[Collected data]
☆ ☆ ☆ ☆
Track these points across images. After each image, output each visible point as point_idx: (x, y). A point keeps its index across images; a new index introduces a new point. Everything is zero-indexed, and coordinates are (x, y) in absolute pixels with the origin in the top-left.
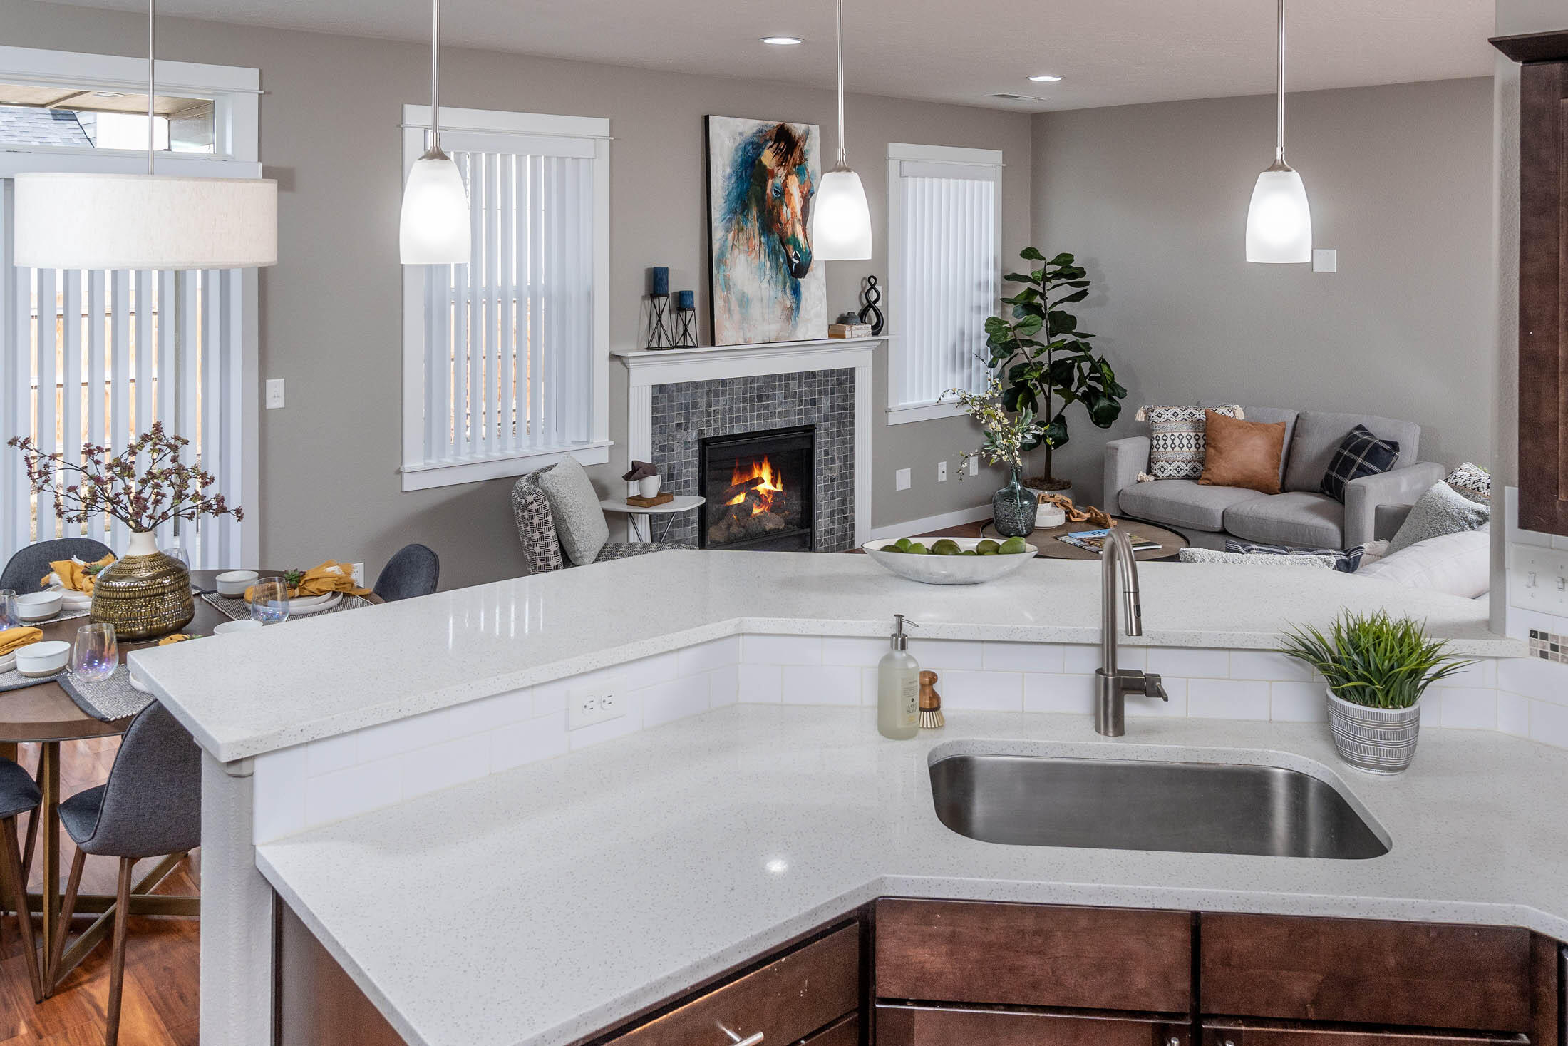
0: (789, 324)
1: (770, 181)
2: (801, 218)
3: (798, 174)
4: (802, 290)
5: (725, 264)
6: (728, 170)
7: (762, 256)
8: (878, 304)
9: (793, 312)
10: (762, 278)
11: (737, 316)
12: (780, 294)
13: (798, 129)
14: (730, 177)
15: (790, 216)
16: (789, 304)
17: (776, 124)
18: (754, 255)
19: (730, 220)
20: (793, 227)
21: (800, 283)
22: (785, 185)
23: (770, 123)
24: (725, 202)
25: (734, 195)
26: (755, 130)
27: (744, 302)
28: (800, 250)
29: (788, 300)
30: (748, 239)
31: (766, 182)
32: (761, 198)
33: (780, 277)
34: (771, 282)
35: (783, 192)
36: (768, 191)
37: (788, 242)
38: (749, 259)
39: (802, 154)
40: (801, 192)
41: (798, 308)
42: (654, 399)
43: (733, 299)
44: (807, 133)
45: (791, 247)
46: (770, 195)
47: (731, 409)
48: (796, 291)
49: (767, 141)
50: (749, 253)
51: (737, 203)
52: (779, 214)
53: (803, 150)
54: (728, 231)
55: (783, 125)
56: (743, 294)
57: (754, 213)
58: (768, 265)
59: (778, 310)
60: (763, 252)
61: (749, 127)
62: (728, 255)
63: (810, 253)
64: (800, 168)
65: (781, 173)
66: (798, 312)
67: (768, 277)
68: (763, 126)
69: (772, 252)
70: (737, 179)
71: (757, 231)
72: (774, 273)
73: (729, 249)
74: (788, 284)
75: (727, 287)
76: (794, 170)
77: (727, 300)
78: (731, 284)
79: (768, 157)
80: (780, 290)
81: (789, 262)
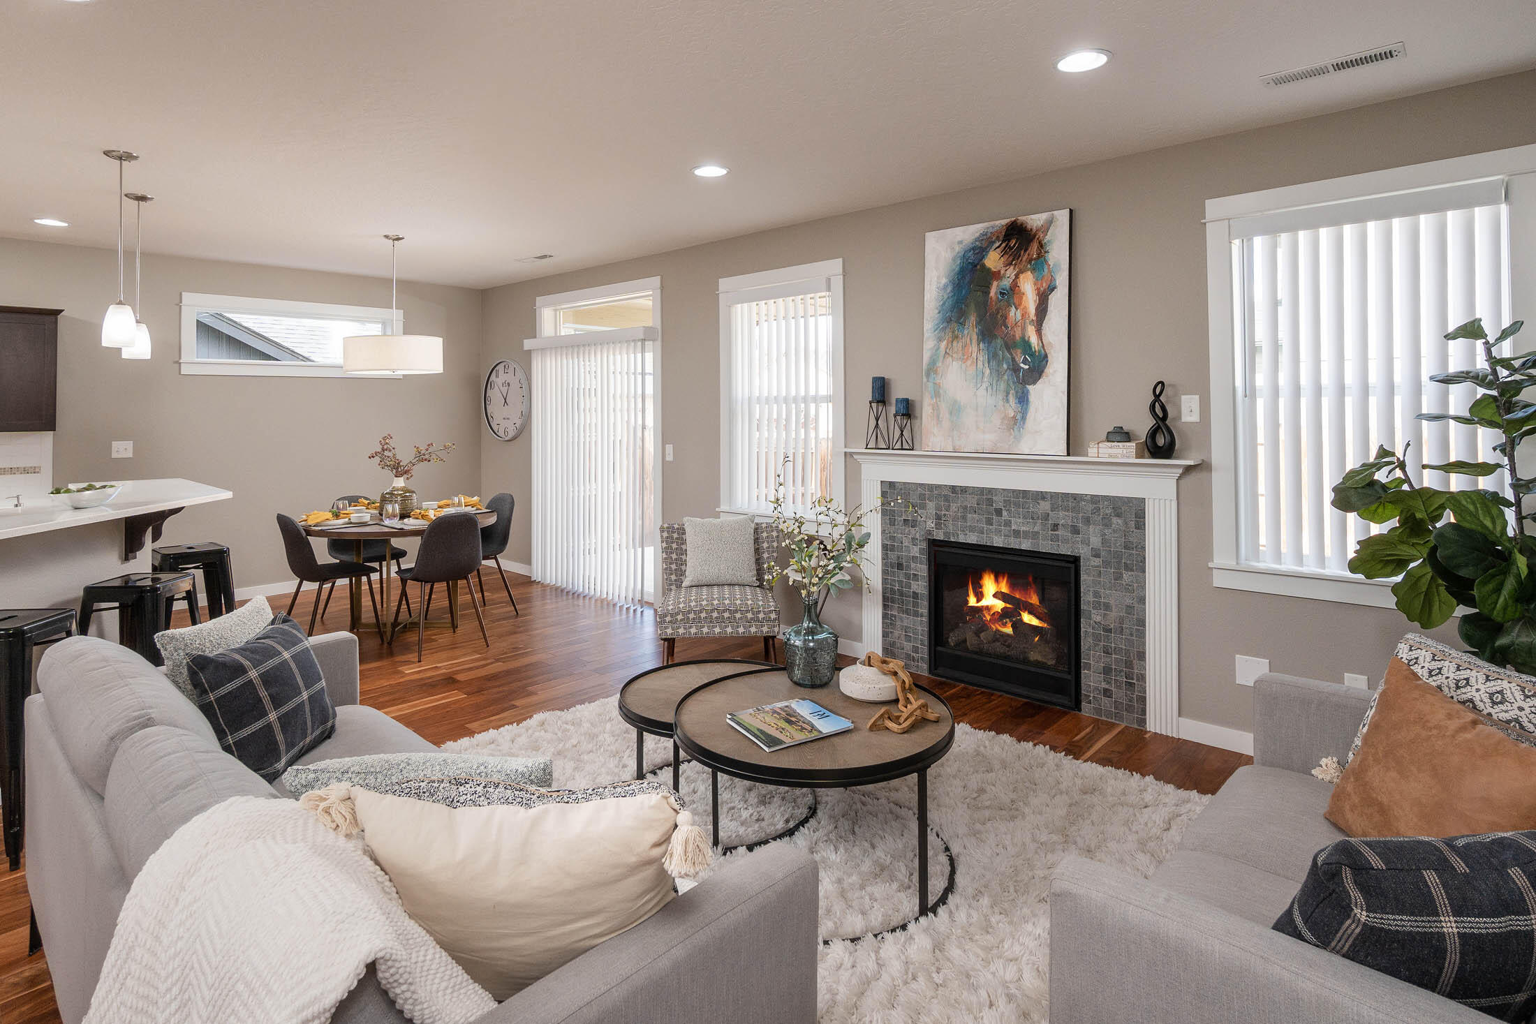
0: (1011, 434)
1: (995, 283)
2: (1034, 318)
3: (1033, 270)
4: (1032, 398)
5: (936, 372)
6: (944, 281)
7: (980, 363)
9: (1018, 421)
10: (979, 385)
11: (945, 424)
12: (1001, 403)
13: (1035, 221)
14: (945, 287)
15: (1019, 316)
16: (1012, 413)
17: (1004, 222)
18: (969, 362)
19: (944, 329)
20: (1024, 329)
21: (1028, 391)
22: (1014, 287)
23: (997, 223)
24: (939, 313)
25: (950, 302)
26: (977, 235)
27: (956, 409)
28: (1032, 355)
29: (1012, 408)
30: (964, 347)
31: (989, 286)
32: (983, 304)
33: (1003, 386)
34: (989, 389)
35: (1012, 293)
36: (993, 293)
37: (1016, 345)
38: (964, 366)
39: (1041, 245)
40: (1038, 289)
41: (1024, 418)
42: (884, 494)
43: (944, 407)
45: (1019, 351)
46: (994, 298)
47: (964, 518)
48: (1023, 399)
49: (994, 242)
50: (964, 361)
51: (952, 311)
52: (1005, 317)
53: (1043, 242)
54: (940, 340)
55: (1015, 221)
56: (955, 401)
57: (973, 319)
58: (987, 371)
59: (997, 420)
60: (983, 357)
61: (967, 234)
62: (939, 364)
63: (1046, 356)
64: (1038, 260)
65: (1011, 272)
66: (1024, 423)
67: (987, 383)
68: (988, 228)
69: (992, 357)
70: (954, 288)
71: (975, 337)
72: (994, 382)
73: (941, 357)
74: (1012, 392)
75: (937, 394)
76: (1029, 266)
77: (936, 408)
78: (941, 391)
79: (993, 260)
80: (1001, 396)
81: (1015, 369)
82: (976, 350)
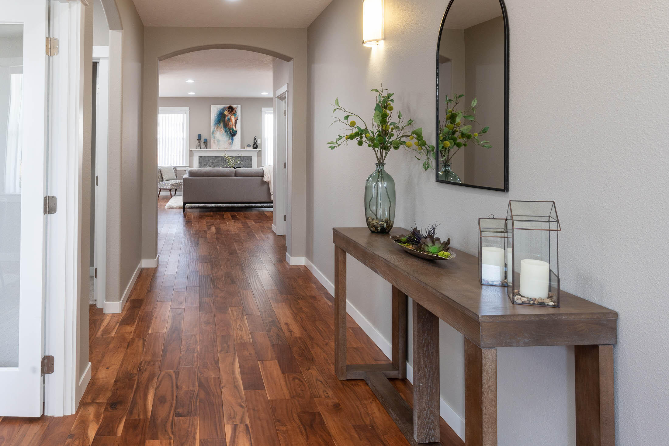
0: (230, 146)
1: (227, 117)
2: (234, 124)
3: (234, 115)
4: (234, 139)
5: (214, 134)
6: (216, 115)
7: (223, 132)
8: (257, 143)
9: (231, 143)
10: (223, 136)
11: (216, 144)
12: (228, 140)
13: (234, 106)
14: (216, 117)
15: (231, 124)
16: (230, 142)
19: (216, 125)
20: (232, 126)
22: (230, 118)
24: (215, 122)
25: (217, 120)
26: (223, 107)
27: (218, 141)
28: (234, 131)
29: (230, 141)
30: (220, 129)
31: (225, 117)
32: (224, 121)
33: (228, 136)
35: (230, 120)
36: (226, 119)
37: (231, 129)
39: (235, 111)
40: (235, 119)
41: (233, 143)
42: (199, 159)
44: (237, 107)
45: (232, 130)
47: (218, 162)
48: (232, 139)
49: (226, 109)
50: (220, 132)
51: (217, 122)
52: (228, 124)
54: (215, 127)
55: (230, 106)
56: (218, 139)
57: (222, 123)
58: (225, 134)
59: (227, 143)
61: (221, 107)
62: (215, 132)
63: (237, 132)
65: (230, 115)
67: (225, 136)
68: (225, 106)
69: (226, 131)
70: (218, 117)
71: (222, 127)
73: (215, 131)
74: (230, 138)
75: (214, 138)
77: (214, 141)
79: (226, 112)
80: (228, 139)
81: (231, 133)
82: (223, 130)
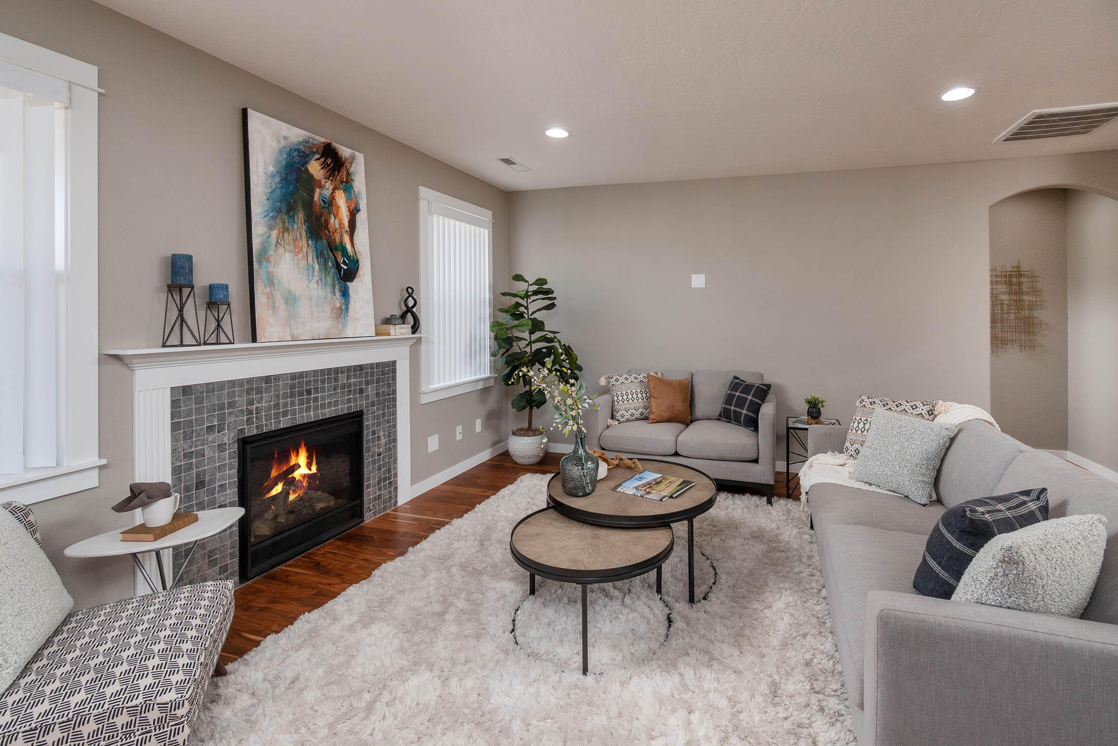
0: (339, 322)
1: (318, 191)
2: (348, 230)
3: (345, 190)
4: (351, 292)
5: (268, 260)
6: (271, 169)
7: (310, 259)
8: (414, 310)
9: (343, 311)
10: (311, 278)
11: (282, 313)
12: (329, 296)
13: (345, 152)
14: (273, 176)
15: (337, 226)
16: (338, 305)
17: (323, 140)
18: (300, 256)
19: (274, 218)
20: (341, 236)
21: (348, 287)
22: (332, 197)
23: (317, 137)
24: (268, 199)
25: (278, 193)
26: (301, 139)
27: (291, 300)
28: (349, 258)
29: (338, 301)
30: (295, 240)
31: (312, 192)
32: (309, 205)
33: (329, 280)
34: (319, 283)
35: (330, 204)
36: (316, 198)
37: (336, 249)
38: (296, 258)
39: (348, 174)
40: (349, 207)
41: (347, 309)
42: (175, 404)
43: (278, 296)
44: (353, 158)
45: (339, 253)
46: (318, 203)
47: (276, 405)
48: (345, 293)
49: (314, 153)
50: (297, 254)
51: (281, 202)
52: (327, 222)
53: (350, 171)
54: (271, 228)
55: (330, 144)
56: (290, 292)
57: (301, 216)
58: (317, 267)
59: (328, 310)
60: (311, 256)
61: (296, 135)
62: (271, 252)
63: (358, 261)
64: (347, 184)
65: (329, 186)
66: (347, 312)
67: (316, 279)
68: (309, 138)
69: (320, 255)
70: (281, 180)
71: (304, 234)
72: (323, 277)
73: (273, 247)
74: (337, 287)
75: (271, 282)
76: (341, 186)
77: (270, 297)
78: (275, 281)
79: (315, 168)
80: (329, 289)
81: (338, 267)
82: (306, 246)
☆ ☆ ☆ ☆
Can you write out the stretch of material from its start through the line containing "0: (789, 324)", word for word and without the picture?

Final answer =
Track these points across images. After each image, output each visible point as point_idx: (x, y). A point keeps its index across images; a new index introduces a new point. Everything is zero-indexed, and coordinates are (x, y) in absolute pixels with the origin in the top-left.
0: (789, 324)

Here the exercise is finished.